GPU	$/hr (cheapest)	VRAM	Provider
Nvidia Nvidia GeForce RTX 3080	$0.025/hr	10GB	Vast.ai	Compare →
Nvidia Nvidia L4	$0.026/hr	24GB	Vast.ai	Compare →
Nvidia CMP 70HX	$0.027/hr	—	Clore.ai	Compare →
Nvidia Tesla P4	$0.035/hr	8GB	Clore.ai	Compare →
Nvidia Nvidia GeForce RTX 3060	$0.038/hr	12GB	Nosana	Compare →
Nvidia Nvidia RTX A4000	$0.046/hr	16GB	Clore.ai	Compare →
Nvidia Nvidia GeForce RTX 4060	$0.049/hr	8GB	Clore.ai	Compare →
Nvidia Nvidia GeForce RTX 3070	$0.064/hr	8GB	Nosana	Compare →
Nvidia Nvidia RTX 5060 Ti	$0.069/hr	16GB	Vast.ai	Compare →
Nvidia Nvidia GeForce RTX 4070	$0.070/hr	12GB	Clore.ai	Compare →
Nvidia Nvidia RTX 5070	$0.082/hr	12GB	Vast.ai	Compare →
Nvidia Nvidia GeForce RTX 3090	$0.095/hr	24GB	Vast.ai	Compare →
Nvidia Nvidia RTX 5070 Ti	$0.10/hr	16GB	Vast.ai	Compare →
Nvidia Nvidia GeForce RTX 4090	$0.11/hr	24GB	Vast.ai	Compare →
Nvidia Nvidia GeForce RTX 4080	$0.13/hr	16GB	Nosana	Compare →
Nvidia Nvidia RTX A5000	$0.15/hr	24GB	RunPod	Compare →
Nvidia Nvidia GeForce RTX 5080	$0.16/hr	16GB	Nosana	Compare →
Nvidia Nvidia GeForce RTX 5090	$0.18/hr	32GB	Vast.ai	Compare →
Nvidia Nvidia RTX 4090D	$0.27/hr	—	Vast.ai	Compare →
Nvidia Nvidia RTX 6000 Ada	$0.29/hr	48GB	Vast.ai	Compare →

What you can actually run

Sub-$1/hr GPUs cluster into three usable categories for AI inference:

Tier 1: Datacenter inference cards (T4, L4, A10)

These are designed for cloud inference — low power, low VRAM (16–24 GB), but well-supported by every framework. T4 runs INT8 inference smoothly; L4 is the newer Ada Lovelace successor with native FP8 support. Use them for serving 7B-class models or batch inference of smaller models.

Tier 2: Consumer 30-series + budget 40-series

The RTX 3090 (24 GB) is the sweet spot — enough VRAM for 13B at FP16 or 70B at INT4, dirt-cheap on P2P marketplaces. The RTX 4060 Ti 16GB and RTX 4070 are smaller but still pull their weight on 7B-class models. Power efficiency much better than the 30-series.

Tier 3: Last-generation datacenter (V100)

The V100 is from 2017 but still relevant — 32 GB SXM2 variants run 13B models at FP16 comfortably, and they're abundant on consumer P2P marketplaces for under $0.50/hr. Slow vs modern cards, but fine for batch inference where latency doesn't matter.

Quantization unlocks bigger models

INT4 quantization (AWQ, GPTQ) cuts VRAM use by ~4×. A 70B model that needs 140 GB at FP16 fits in 35 GB at INT4 — single 3090 or A10 territory.

Caveats: quantization costs you 1–3 percentage points on benchmarks like MMLU. For most production inference that's not noticeable; for math-heavy or coding-heavy workloads it can be. Test with your own evals before committing.
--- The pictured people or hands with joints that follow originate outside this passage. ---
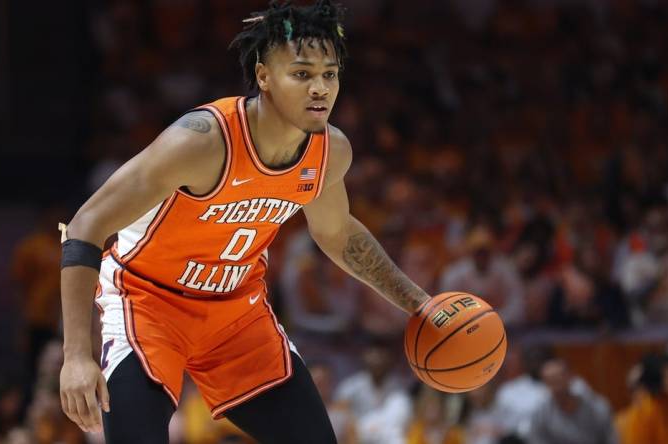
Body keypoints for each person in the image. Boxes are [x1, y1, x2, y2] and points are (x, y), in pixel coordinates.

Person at [58, 1, 432, 443]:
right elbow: (86, 225)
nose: (320, 88)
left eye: (329, 74)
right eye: (302, 74)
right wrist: (77, 355)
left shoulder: (330, 152)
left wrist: (420, 304)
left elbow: (337, 233)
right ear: (263, 77)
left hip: (236, 313)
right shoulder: (201, 140)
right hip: (148, 303)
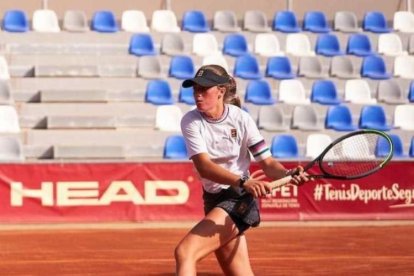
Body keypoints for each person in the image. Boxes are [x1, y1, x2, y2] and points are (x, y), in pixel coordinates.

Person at [175, 64, 310, 275]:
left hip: (238, 199)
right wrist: (243, 181)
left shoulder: (241, 119)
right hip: (213, 200)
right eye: (195, 90)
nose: (198, 96)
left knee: (185, 253)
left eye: (204, 90)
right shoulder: (191, 121)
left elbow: (267, 163)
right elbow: (204, 167)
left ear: (221, 91)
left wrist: (287, 175)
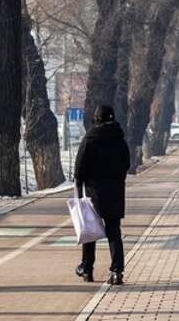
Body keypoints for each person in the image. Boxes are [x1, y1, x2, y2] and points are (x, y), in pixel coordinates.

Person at [74, 105, 131, 285]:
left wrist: (79, 186)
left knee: (90, 231)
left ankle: (87, 269)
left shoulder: (90, 138)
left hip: (94, 191)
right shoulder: (119, 138)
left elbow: (79, 166)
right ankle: (117, 271)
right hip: (115, 191)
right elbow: (127, 163)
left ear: (97, 118)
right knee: (114, 231)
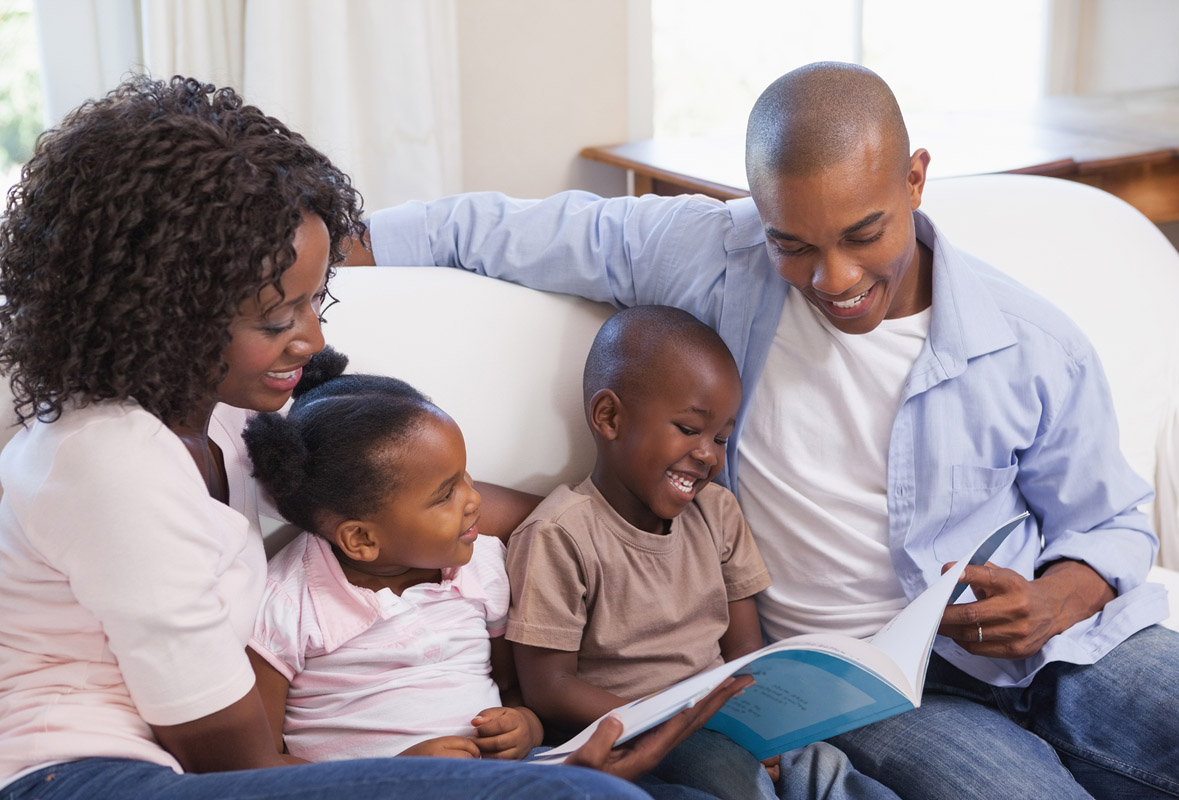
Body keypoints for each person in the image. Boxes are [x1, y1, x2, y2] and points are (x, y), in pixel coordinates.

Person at [348, 62, 1179, 799]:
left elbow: (1111, 520)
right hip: (871, 689)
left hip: (1061, 643)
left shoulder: (1030, 342)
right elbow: (515, 230)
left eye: (864, 235)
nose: (833, 279)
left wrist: (1057, 596)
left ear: (915, 179)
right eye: (793, 243)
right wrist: (335, 247)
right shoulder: (718, 257)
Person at [0, 74, 750, 800]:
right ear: (165, 315)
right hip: (81, 774)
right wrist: (514, 778)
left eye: (311, 303)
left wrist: (601, 528)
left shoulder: (217, 410)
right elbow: (235, 766)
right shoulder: (110, 467)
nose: (310, 338)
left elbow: (403, 493)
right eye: (276, 320)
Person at [507, 304, 898, 800]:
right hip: (638, 733)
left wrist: (765, 728)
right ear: (609, 417)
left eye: (721, 438)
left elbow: (743, 651)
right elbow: (549, 689)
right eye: (689, 430)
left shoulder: (716, 511)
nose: (709, 454)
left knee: (824, 766)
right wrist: (676, 720)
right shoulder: (559, 534)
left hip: (724, 719)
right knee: (726, 778)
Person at [243, 348, 542, 762]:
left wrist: (526, 726)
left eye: (465, 476)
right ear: (362, 539)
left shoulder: (480, 565)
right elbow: (257, 761)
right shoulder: (284, 605)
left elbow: (511, 689)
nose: (474, 499)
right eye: (446, 494)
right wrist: (398, 776)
The cheapest provider isn't always the best

Sub-$0.50/hr listings on Vast.ai and Clore.ai come from individual hosts. Hardware quality and network reliability vary by host. For production inference:

Filter by host reliability score (Vast.ai shows this; Clore is less transparent).
Prefer hosts with ≥100 offers — those are commercial operators, not hobbyists.
Run a benchmark before committing — boot, run a sample workload, check latency variance.
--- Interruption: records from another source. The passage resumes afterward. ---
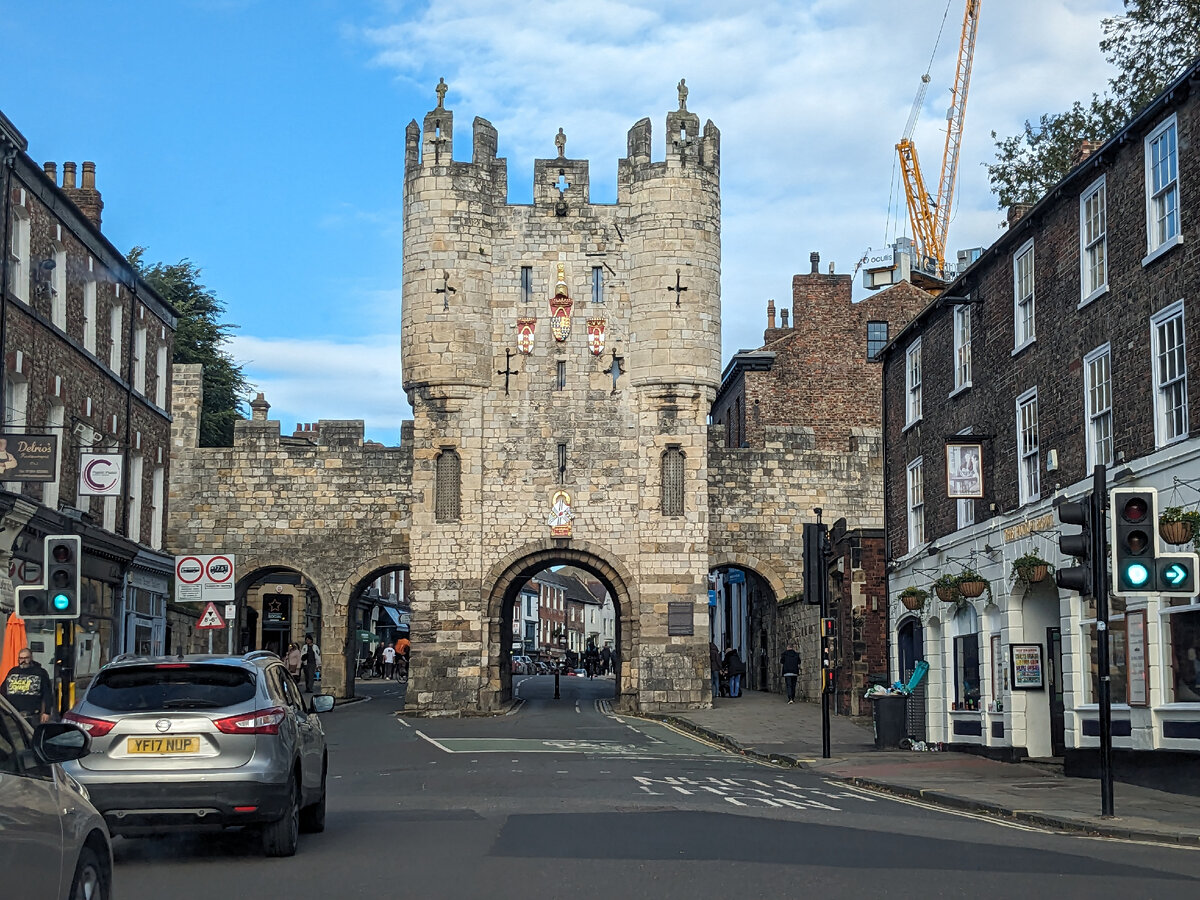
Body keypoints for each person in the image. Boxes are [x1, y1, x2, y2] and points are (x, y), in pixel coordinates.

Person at [1, 647, 54, 728]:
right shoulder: (13, 672)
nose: (23, 661)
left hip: (32, 715)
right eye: (21, 658)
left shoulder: (40, 672)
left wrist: (47, 712)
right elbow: (3, 691)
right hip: (13, 715)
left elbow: (47, 693)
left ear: (31, 658)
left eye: (26, 658)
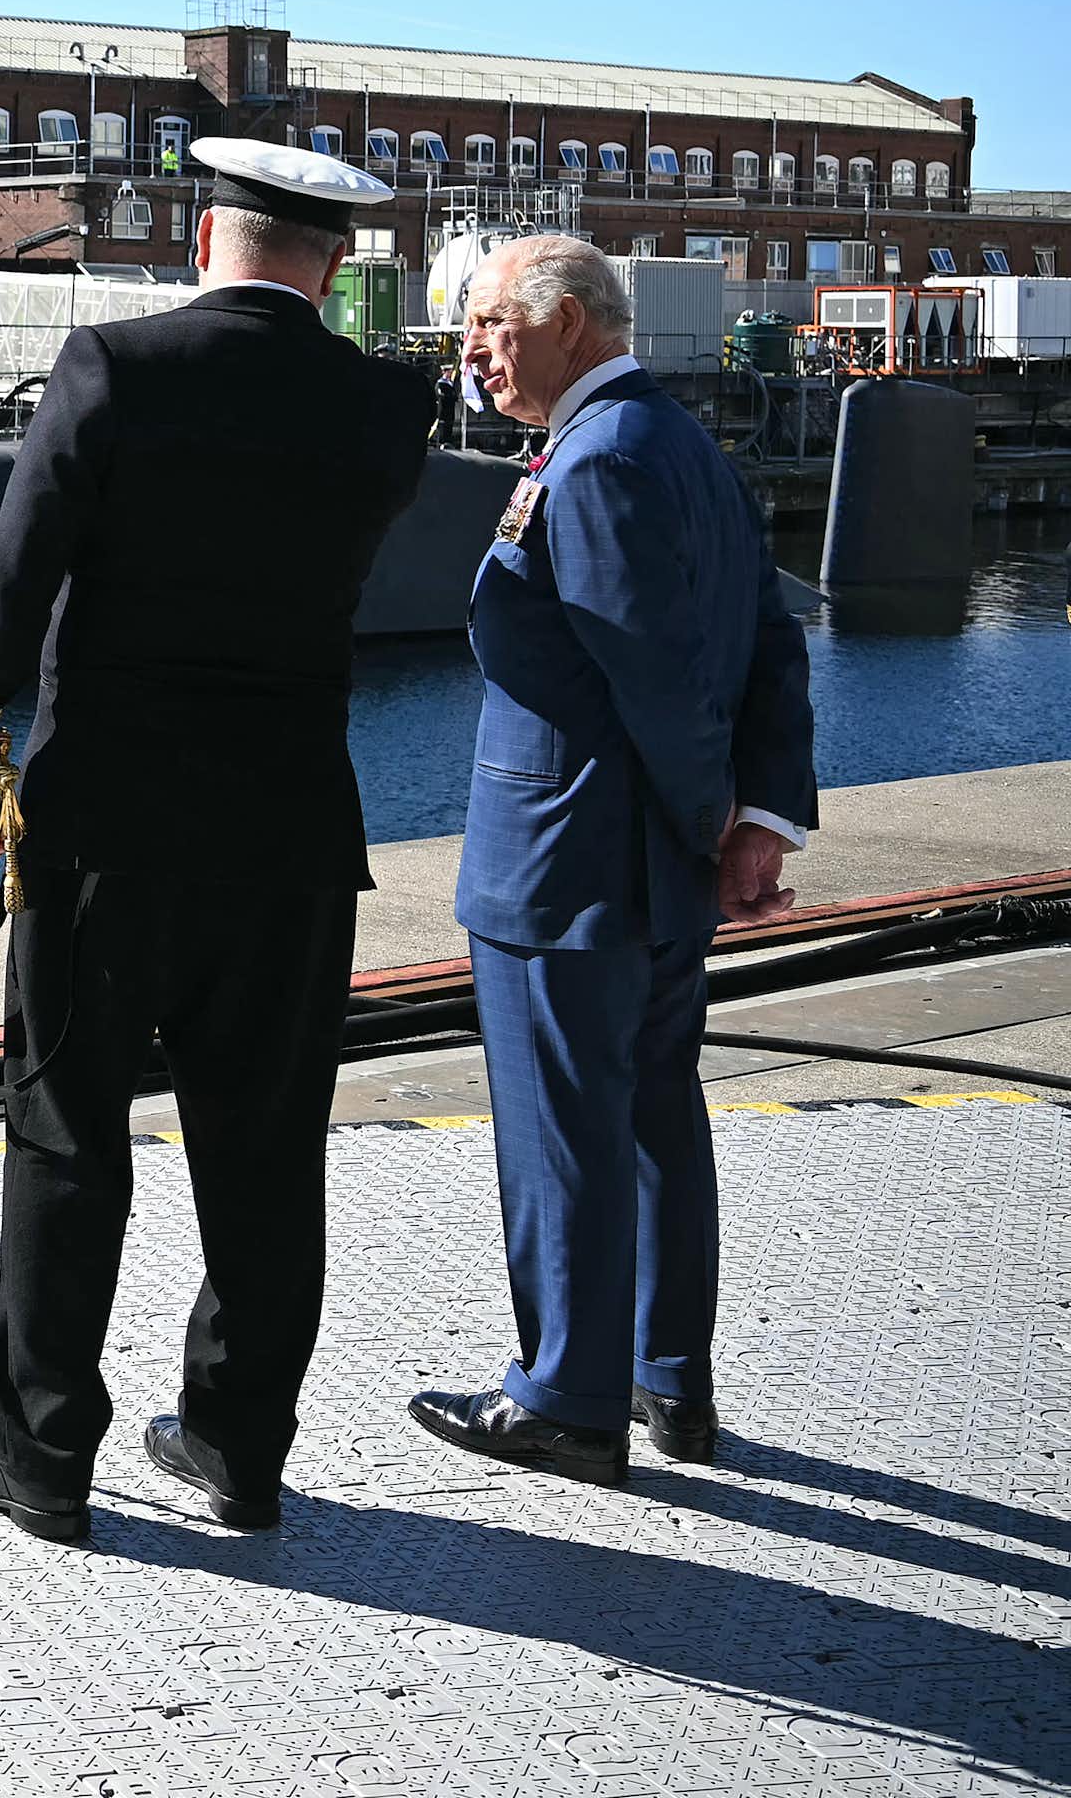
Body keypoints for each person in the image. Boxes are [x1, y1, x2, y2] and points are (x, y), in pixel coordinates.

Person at [0, 140, 436, 1544]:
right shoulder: (389, 408)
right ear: (334, 259)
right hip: (289, 835)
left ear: (204, 233)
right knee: (268, 1149)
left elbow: (12, 586)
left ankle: (42, 1455)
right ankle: (237, 1447)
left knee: (70, 1132)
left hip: (110, 830)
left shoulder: (113, 368)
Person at [410, 236, 816, 1484]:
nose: (470, 349)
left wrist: (713, 824)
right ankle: (665, 1381)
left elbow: (646, 675)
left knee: (561, 1131)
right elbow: (768, 641)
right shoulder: (682, 444)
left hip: (570, 860)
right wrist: (761, 818)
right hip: (646, 867)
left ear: (570, 322)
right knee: (652, 1115)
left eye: (489, 323)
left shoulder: (597, 458)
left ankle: (566, 1399)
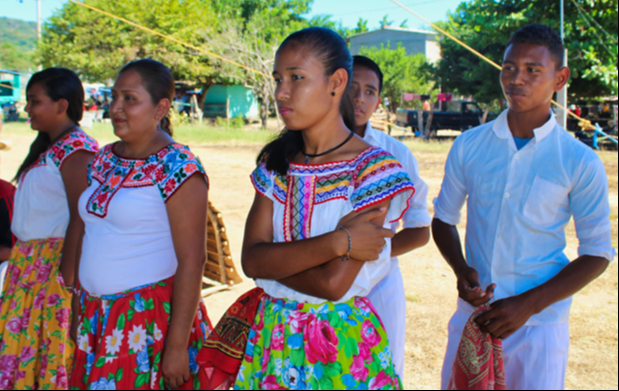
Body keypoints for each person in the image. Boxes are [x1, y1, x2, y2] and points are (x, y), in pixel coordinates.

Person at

If consistency matters more than absolute minimum cost, the next tier up — RunPod Community Cloud, TensorDock — runs $1–$2/hr but with much steadier uptime.

FAQ

Which GPUs are usable for LLM inference under $1/hr?

Mostly the consumer 30-series (RTX 3090, 3080), 40-series budget cards (RTX 4070, 4060 Ti), and entry datacenter cards (T4, L4, A10). Quality varies — 24 GB VRAM is the floor for running 13B models comfortably at FP16.

What about quantization?

INT4 quantization roughly quarters VRAM use with a small accuracy hit. A 70B model that needs 140 GB at FP16 fits in 35 GB at INT4 — single 3090 territory. AWQ and GPTQ are the most popular open-weight quant formats.
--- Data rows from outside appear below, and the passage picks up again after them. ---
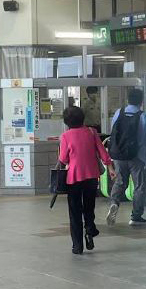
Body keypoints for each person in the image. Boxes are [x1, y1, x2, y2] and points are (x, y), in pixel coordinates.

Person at [57, 104, 110, 255]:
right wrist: (110, 167)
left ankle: (77, 246)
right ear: (82, 118)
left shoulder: (66, 136)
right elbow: (102, 153)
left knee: (75, 212)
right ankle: (90, 228)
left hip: (74, 178)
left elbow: (63, 159)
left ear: (67, 122)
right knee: (89, 206)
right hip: (92, 176)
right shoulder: (92, 132)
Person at [106, 87, 146, 226]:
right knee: (139, 186)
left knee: (120, 182)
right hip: (137, 156)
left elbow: (113, 132)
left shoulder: (119, 112)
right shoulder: (143, 116)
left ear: (128, 100)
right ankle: (136, 216)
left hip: (119, 156)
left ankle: (114, 203)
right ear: (141, 101)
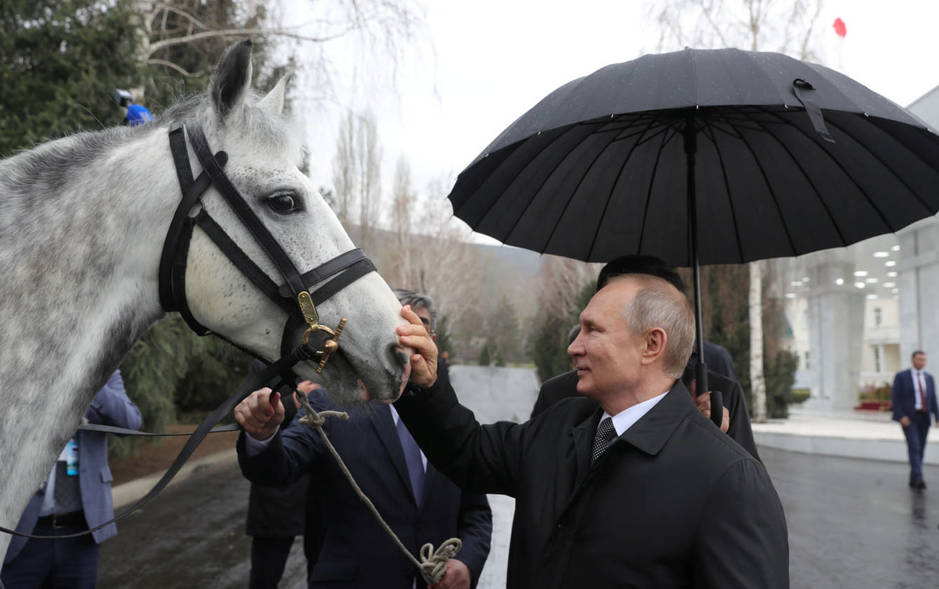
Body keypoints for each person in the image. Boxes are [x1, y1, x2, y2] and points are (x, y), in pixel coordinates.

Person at [393, 272, 789, 588]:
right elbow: (468, 451)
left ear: (652, 344)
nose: (573, 346)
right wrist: (426, 386)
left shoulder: (728, 479)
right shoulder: (562, 423)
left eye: (592, 330)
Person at [235, 290, 492, 589]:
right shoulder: (333, 405)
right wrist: (263, 435)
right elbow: (279, 468)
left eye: (420, 326)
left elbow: (477, 512)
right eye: (398, 324)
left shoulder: (453, 421)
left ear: (432, 341)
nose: (409, 336)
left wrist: (467, 562)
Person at [530, 255, 759, 460]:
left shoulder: (719, 397)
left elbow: (745, 490)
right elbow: (533, 479)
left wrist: (712, 441)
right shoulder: (558, 397)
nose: (574, 348)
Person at [1, 370, 142, 588]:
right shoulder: (30, 364)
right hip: (23, 532)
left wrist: (91, 380)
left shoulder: (106, 370)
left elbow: (130, 423)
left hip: (81, 534)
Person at [243, 361, 319, 589]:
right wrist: (295, 402)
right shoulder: (263, 359)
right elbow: (248, 415)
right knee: (265, 575)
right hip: (277, 492)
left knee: (323, 571)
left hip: (321, 488)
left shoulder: (330, 354)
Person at [891, 350, 938, 490]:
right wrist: (901, 416)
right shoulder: (901, 376)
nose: (921, 362)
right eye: (919, 359)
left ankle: (914, 477)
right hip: (909, 418)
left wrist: (937, 417)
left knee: (921, 447)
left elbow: (933, 398)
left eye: (924, 360)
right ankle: (918, 478)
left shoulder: (929, 378)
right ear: (912, 360)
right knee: (914, 446)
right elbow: (895, 397)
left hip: (924, 417)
Is the cheapest provider always the best?

No. Sub-$0.50/hr listings on P2P marketplaces (Vast.ai, Clore) come from individual hosts whose hardware quality and uptime varies. For production inference, factor in offer count + reliability score, not just the median price.